Cultura - 19 aprile 2024, 10:49

Le "Cicale" di Fabio Buraggi sono ancora vive: un libro alla memoria del "filosofo dei boschi"

La casa editrice GaEle tiene acceso il ricordo del milanese che passò la sua vecchiaia nei boschi del Brinzio a studiare animali e piante e a scrivere poesie con una pubblicazione in 57 copie numerate interamente manufatte. «Viveva in una casa isolata in mezzo al bosco. Era un uomo fuori dal tempo una sorta di guru». La presentazione dell’opera domenica alle 17.30 all’Anfiteatro nel parco comunale di Cuvio

Fabio Buraggi

Fabio Buraggi

«Andai nei boschi perché desideravo vivere con saggezza, affrontando solo i fatti essenziali della vita, per vedere se non fossi riuscito a imparare quanto essa aveva da insegnarmi e per non dover scoprire in punto di morte di non aver vissuto». Così Henry David Thoreau confessò a sé stesso, nel suo romanzo Walden life in the woods, la volontà di trovare un intimo rapporto con la natura, dopo esser corso via dalla pazza folla rifugiandosi nella foresta, per «succhiare così tutto il midollo della vita».

Un modello, il suo, seguito da molti, e probabilmente anche da Fabio Buraggi, milanese laureato in farmacia, che dopo un’esistenza trascorsa nel settore farmaceutico si ritirò da pensionato nei boschi di Brinzio, a studiare animali e piante e a scrivere versi ispirati alla bellezza della natura, mai pubblicati in vita.

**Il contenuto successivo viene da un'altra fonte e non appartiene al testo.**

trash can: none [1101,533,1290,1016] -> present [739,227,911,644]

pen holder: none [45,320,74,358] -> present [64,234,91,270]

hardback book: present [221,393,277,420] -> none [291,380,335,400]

Ora GaEle, la casa editrice di Maria Elena Danelli e Gaetano Blaiotta che ha sede a Cuvio, ha deciso di rendere omaggio alla memoria del "filosofo dei boschi", scomparso ultra ottantenne, pubblicando un libro in 57 copie numerate interamente manufatte, con la poesia Cicale e una piccolissima opera in carta dorata, collocandolo nella simpatica collana Le Librellule, piccole edizioni di 10 centimetri per 10.

Il volumetto sarà presentato domenica 21 aprile alle 17.30 all’Anfiteatro di Cuvio, nel parco comunale, con la lettura dei testi poetici di Buraggi da parte degli editori e la performance "Stupori" di Christopher Wood, artista poliedrico, il cui cognome si inserisce perfettamente nel contesto.

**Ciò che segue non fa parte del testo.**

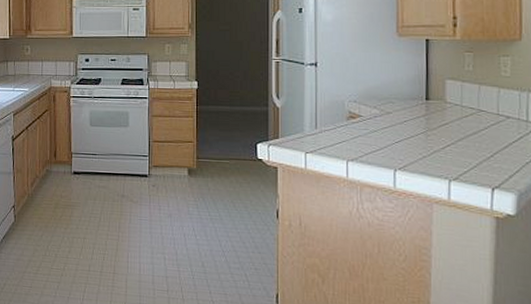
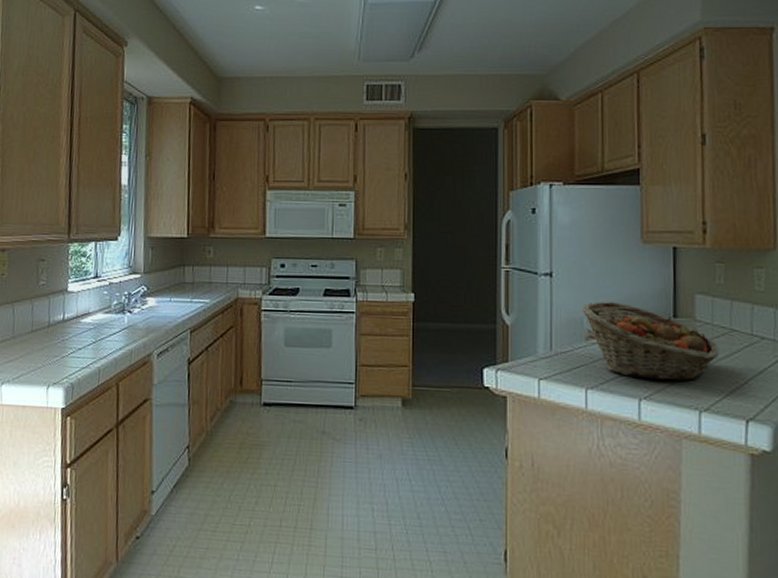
fruit basket: none [343,87,468,154] -> present [581,302,720,381]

«Fabio Buraggi era un uomo fuori dal tempo, viveva in una casa isolata in mezzo al bosco con la moglie, brava ceramista. Era molto schivo, perso nei suoi pensieri - ricorda Maria Elena Danelli - Ma se riuscivi a creare il contatto giusto si apriva. Quando ha saputo che anche io e Gaetano eravamo poeti, ci ha regalato tutte le sue raccolte, un grande gesto d’affetto e di stima».

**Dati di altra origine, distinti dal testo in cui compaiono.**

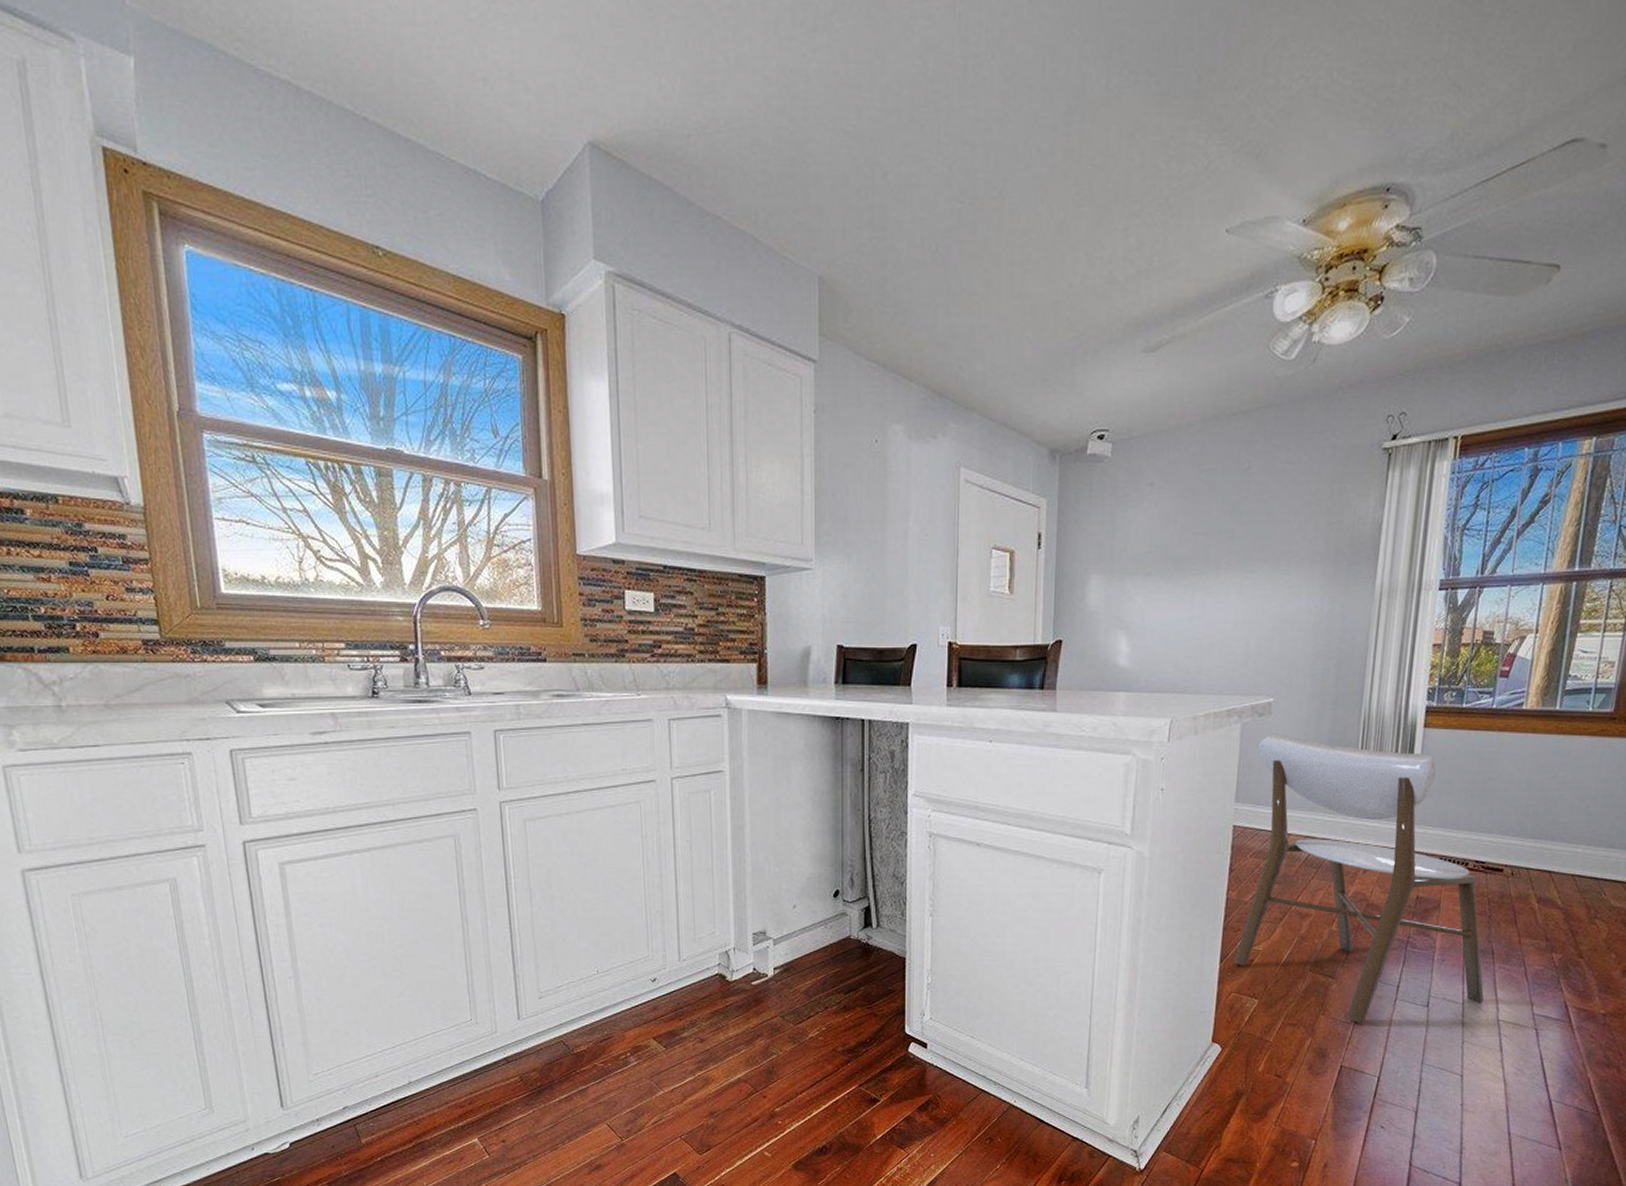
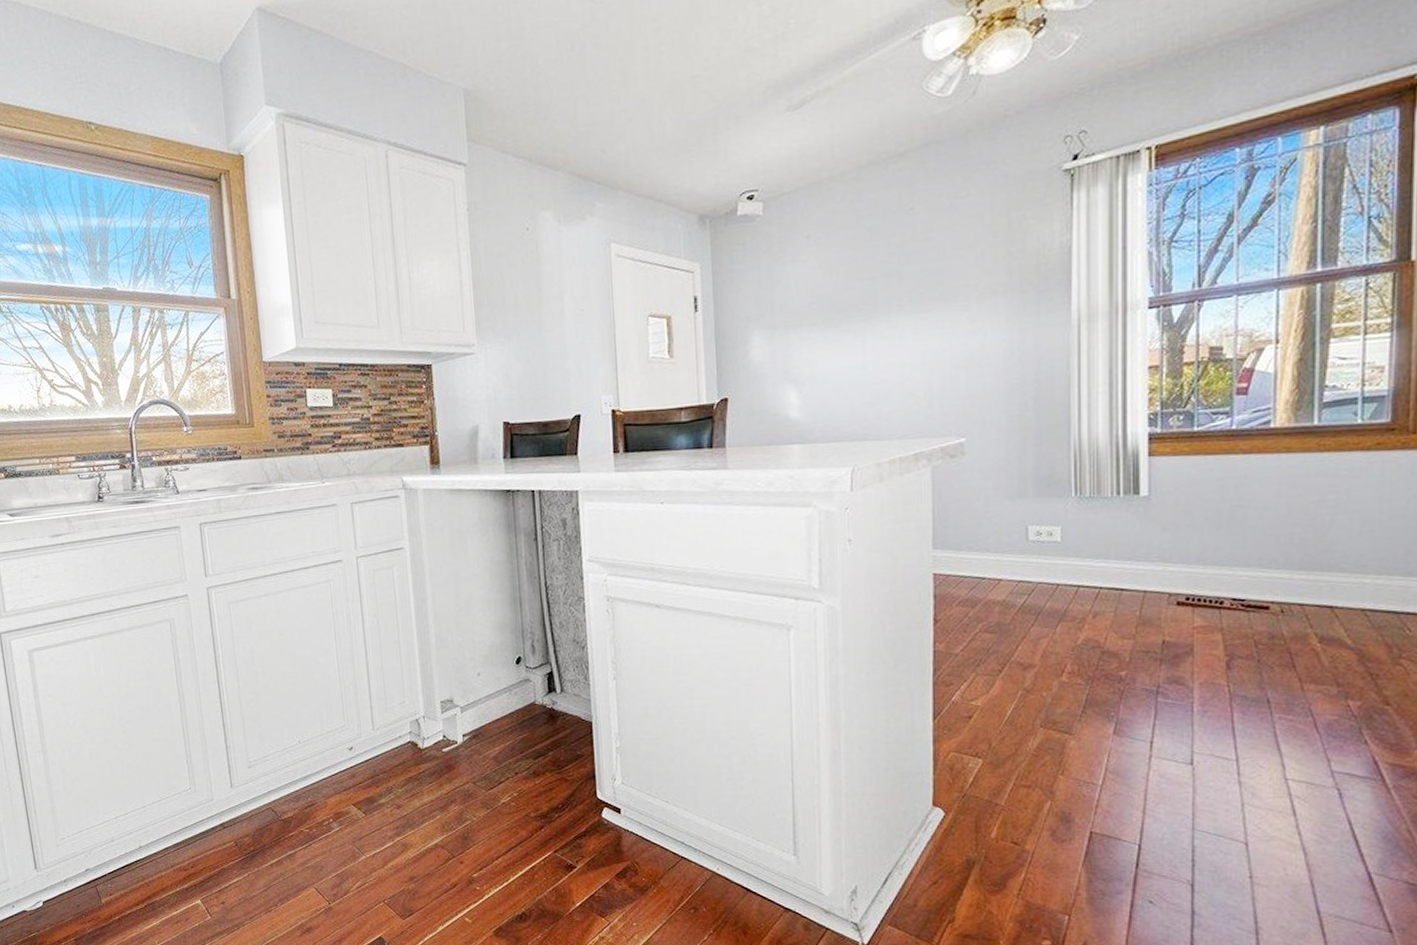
dining chair: present [1234,733,1485,1024] -> none [949,474,1264,785]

Buraggi, inconfondibile per la sua lunga barba bianca, frequentava il Circolo di Brinzio, sedeva appartato e parlava con Maria, che allora gestiva il locale, spiegava i segreti delle piante medicinali e impastava figurine con la mollica di pane.

«Era una sorta di guru, un mix tra Tiziano Terzani e il Gandalf de "Il Signore degli Anelli", calzava estate e inverno pesanti stivali di gomma, ed era un uomo molto colto, con il quale potevi parlare di tutto. Qualche volta è venuto a trovarmi a Casalzuigno, dove vivo, e facevamo lunghe chiacchierate. Le sue poesie, battute a macchina e corrette a penna, sono un inno alla natura e alle sue creature, parlano d’amore, di animali e fiori, ed è stato lui a raccontarci che le cicale prima di compiere la muta, stanno sotto terra fino a 17 anni, escono arrampicandosi sugli alberi dove lasciano l’involucro ninfale e si preparano per la vita esterna, per la verità assai breve, e a cantare al sole» spiega Gaetano Blaiotta.

«Nuove/ nel sole le cicale./ Anch’io con loro/ impazzirei/ se dopo anni raggiungessi il sole», scriveva Fabio Buraggi, l’uomo del bosco, il cui testamento è fatto di lampi d’affetto verso un universo che lo aveva accolto come un grembo materno e nel quale era rinato a nuova vita.